THE REQUEST: Gather every line from the entries below that contains the string "acousticguitarsteel". Only lines where the case matches count.

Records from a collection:
+-------+

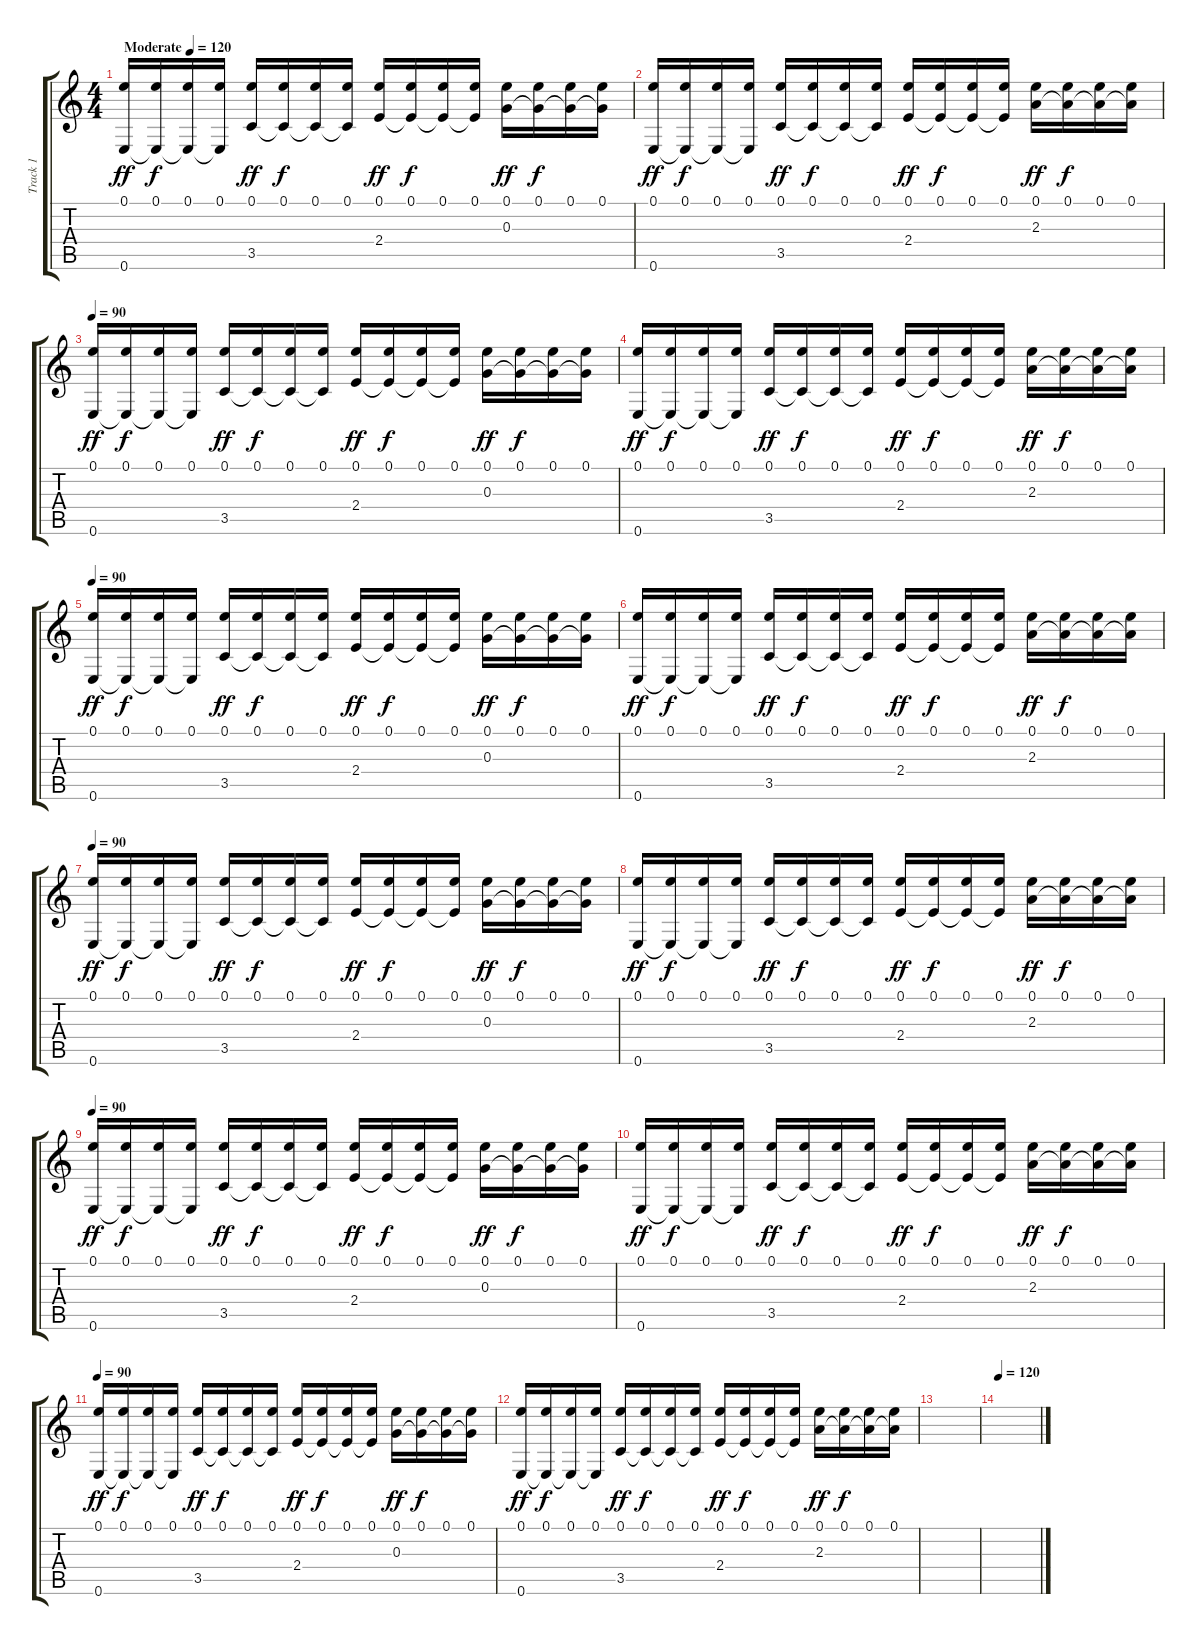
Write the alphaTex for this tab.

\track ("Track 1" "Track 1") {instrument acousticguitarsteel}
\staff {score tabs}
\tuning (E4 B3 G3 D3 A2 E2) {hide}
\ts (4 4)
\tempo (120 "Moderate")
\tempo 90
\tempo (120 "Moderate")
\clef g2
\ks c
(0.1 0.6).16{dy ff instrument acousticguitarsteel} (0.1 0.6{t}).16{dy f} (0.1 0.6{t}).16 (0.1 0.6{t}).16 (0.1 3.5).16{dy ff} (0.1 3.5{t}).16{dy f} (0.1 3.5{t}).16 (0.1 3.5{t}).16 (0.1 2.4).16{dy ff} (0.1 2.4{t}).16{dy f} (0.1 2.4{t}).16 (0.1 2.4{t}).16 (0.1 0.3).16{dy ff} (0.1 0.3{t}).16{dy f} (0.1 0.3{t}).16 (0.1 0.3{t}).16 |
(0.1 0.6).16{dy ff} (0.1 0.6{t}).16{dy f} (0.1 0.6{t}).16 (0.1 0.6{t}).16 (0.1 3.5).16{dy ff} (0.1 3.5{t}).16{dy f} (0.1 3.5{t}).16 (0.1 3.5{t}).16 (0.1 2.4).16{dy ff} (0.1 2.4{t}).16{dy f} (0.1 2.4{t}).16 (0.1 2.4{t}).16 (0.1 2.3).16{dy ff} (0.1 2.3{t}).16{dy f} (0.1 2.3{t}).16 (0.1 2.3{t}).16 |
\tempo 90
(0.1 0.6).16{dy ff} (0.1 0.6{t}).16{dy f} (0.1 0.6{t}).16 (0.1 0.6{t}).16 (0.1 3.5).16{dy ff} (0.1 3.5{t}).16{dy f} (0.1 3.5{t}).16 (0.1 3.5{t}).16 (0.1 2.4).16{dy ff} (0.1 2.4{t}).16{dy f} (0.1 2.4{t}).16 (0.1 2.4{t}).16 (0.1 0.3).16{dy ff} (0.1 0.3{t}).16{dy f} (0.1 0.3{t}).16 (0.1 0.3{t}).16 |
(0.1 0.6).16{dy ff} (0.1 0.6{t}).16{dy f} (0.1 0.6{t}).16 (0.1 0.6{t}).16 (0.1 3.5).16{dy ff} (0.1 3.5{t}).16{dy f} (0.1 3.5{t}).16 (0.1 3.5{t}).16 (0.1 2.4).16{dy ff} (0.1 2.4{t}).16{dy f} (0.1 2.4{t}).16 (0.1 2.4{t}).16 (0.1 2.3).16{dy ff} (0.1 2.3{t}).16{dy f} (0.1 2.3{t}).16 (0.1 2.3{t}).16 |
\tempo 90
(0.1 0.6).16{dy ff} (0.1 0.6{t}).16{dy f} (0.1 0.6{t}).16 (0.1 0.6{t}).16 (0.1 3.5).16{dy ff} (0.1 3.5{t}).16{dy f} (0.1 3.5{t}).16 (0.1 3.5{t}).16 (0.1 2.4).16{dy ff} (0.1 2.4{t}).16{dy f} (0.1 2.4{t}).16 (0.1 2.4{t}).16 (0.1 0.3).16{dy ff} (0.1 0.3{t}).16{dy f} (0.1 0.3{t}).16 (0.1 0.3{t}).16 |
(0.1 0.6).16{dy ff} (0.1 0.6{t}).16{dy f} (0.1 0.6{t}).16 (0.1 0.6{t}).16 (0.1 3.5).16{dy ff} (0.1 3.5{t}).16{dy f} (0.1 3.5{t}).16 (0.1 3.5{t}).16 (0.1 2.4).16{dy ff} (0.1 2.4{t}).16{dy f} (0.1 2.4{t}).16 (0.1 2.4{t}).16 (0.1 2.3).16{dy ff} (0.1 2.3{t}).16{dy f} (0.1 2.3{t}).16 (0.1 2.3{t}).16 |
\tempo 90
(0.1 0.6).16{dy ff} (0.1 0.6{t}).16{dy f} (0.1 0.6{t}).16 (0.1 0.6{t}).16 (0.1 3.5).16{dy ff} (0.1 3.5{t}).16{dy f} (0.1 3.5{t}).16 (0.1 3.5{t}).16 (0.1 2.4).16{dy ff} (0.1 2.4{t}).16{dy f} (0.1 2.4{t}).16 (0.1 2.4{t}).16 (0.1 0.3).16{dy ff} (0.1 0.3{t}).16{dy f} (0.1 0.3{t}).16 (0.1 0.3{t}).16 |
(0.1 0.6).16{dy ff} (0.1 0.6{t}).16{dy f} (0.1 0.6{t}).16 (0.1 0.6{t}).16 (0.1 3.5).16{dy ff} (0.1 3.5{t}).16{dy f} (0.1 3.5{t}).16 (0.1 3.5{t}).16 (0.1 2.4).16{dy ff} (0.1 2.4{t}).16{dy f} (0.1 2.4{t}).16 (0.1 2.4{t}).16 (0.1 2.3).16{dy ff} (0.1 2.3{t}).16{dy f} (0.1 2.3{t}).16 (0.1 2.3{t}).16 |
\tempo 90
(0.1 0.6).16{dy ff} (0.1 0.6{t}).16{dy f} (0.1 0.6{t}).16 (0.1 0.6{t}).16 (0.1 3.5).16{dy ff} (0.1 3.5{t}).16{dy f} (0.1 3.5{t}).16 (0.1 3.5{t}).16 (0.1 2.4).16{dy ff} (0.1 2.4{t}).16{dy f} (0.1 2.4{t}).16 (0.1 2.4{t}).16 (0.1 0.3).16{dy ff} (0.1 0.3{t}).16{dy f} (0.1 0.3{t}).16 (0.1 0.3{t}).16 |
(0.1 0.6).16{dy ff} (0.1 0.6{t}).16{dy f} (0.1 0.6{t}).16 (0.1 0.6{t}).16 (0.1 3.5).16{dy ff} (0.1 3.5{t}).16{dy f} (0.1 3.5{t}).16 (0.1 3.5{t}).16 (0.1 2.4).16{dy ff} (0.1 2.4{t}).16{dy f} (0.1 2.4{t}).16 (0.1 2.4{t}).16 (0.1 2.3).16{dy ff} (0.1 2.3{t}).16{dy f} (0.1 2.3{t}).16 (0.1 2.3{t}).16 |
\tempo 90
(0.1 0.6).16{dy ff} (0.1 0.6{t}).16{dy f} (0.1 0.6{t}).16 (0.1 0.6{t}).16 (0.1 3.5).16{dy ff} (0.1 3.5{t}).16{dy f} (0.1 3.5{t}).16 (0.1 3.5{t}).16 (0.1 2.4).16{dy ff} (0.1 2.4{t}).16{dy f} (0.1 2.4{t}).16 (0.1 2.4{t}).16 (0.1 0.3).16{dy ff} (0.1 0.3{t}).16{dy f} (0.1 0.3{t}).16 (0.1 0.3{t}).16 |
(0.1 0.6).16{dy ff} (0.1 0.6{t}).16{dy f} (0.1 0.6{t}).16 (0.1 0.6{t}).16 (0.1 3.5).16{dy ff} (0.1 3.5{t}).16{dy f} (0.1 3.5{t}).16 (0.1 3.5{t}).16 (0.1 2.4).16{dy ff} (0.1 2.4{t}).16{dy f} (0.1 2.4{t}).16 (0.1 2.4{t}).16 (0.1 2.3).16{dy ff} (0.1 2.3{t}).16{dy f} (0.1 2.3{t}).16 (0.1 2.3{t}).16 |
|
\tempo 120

+-------+

ANSWER TO THIS EXERCISE:
\track ("Track 1" "Track 1") {instrument acousticguitarsteel}
(0.1 0.6).16{dy ff instrument acousticguitarsteel} (0.1 0.6{t}).16{dy f} (0.1 0.6{t}).16 (0.1 0.6{t}).16 (0.1 3.5).16{dy ff} (0.1 3.5{t}).16{dy f} (0.1 3.5{t}).16 (0.1 3.5{t}).16 (0.1 2.4).16{dy ff} (0.1 2.4{t}).16{dy f} (0.1 2.4{t}).16 (0.1 2.4{t}).16 (0.1 0.3).16{dy ff} (0.1 0.3{t}).16{dy f} (0.1 0.3{t}).16 (0.1 0.3{t}).16 |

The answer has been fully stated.